I've tried a couple of times to use tone mapping and have found the tutorials quite confusing or deficient (maybe it's just me, a distinct possibility, I'm a bit of a luddite).
If anyone has a link to a decent, well explained tutorial, I'd love to have another goat it.
Hi Andy,
With regards to tonemapping, it's just a process of altering the default brightness of parts of the image. It has a lot to do with enhancing one's vision about which emotions the image should unleash. So,
vision comes first.
Then one can laboriously alter the brightnesses in the image with a plethora of techniques, most of them already built-in in the photoeditor application of choice. So a lot depends on which application one uses. One then selects the tool that achieves the sought after effect (not a filter effect, but the emotional response mentioned earlier) with the least amount of hassle, but with enough control to change one's choices as we iterate closer to the original goal.
In Photoshop, a very effective first step in
local contrast enhancement can be by applying a so-called LoAm-HiRa, an Unsharp Mask filter with low amount (e.g. 10%) but 'high' radius (e.g. 50) setting. One needs to be cautious with potential clipping due to the increased contrast, so working on layers with certain blending mode choices can also make a difference. Modern versions of Photoshop allow to alter the curves adjustment by dragging in the image, similar to what can be done on Lightroom, thus allowing to change the same selective brightness levels throughout the image. One can also use local dodging and burning to only change smaller areas of the image.
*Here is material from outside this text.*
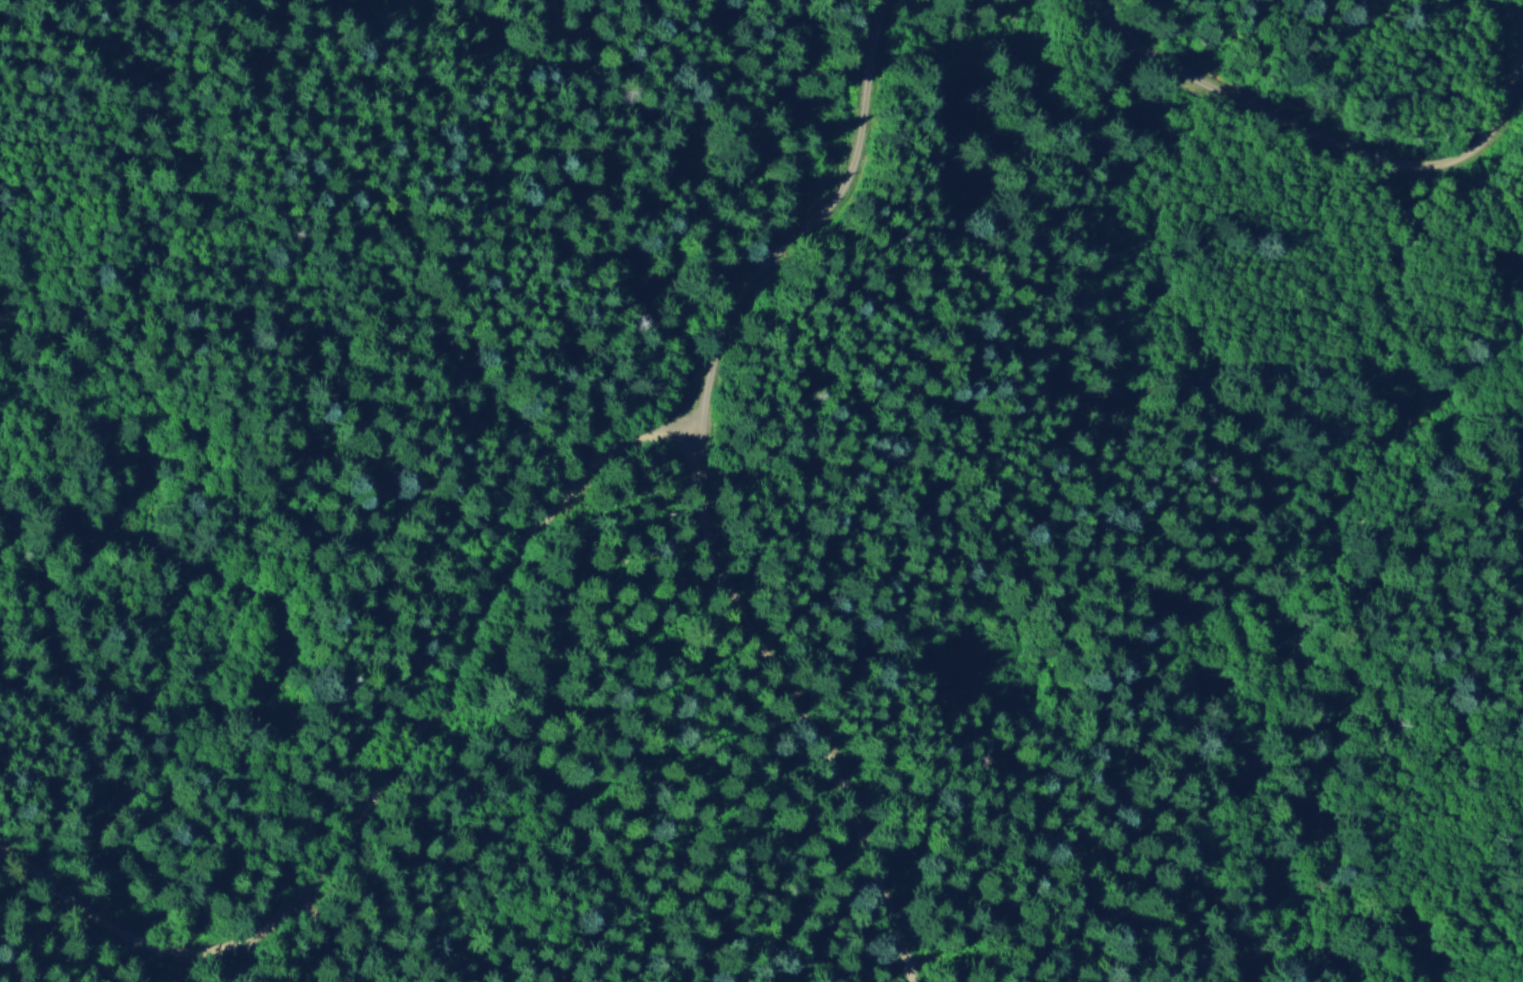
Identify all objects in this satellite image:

Masks can be used to only affect specific regions or colors.
Tonemapping takes time to get it "right". It might also require revisiting earlier choices, and making things more subtle or more pronounced than we initially thought.
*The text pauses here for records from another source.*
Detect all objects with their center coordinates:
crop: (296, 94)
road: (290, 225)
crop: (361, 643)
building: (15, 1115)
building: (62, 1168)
Also, what's the technique for selective saturation?
As Sandrine explained, Photoshop has tools for that as well.
Because I like to shoot difficult existing light situations, I often have to resort to bracketed exposures to capture the full range. The challenge that follows is to compress the huge dynamic range into the limited possibilities on screen or in print. My instrument of choice (for the moment, and Windows only) is
SNS-HDR. It gives a lot of control over the global and local contrast enhancement, and allows to do selective saturation adjustment, all in a realtime preview. But it is just a tool, it doesn't replace vision, nor does it check one's taste. It is easy to over-dramatise the result.
Whichever tool one chooses, beware for the "to a hammer, everything looks like a nail" syndrome. These tools are no substitute for taste or vision, they are merely tools to efficiently process the image and enforce the vision.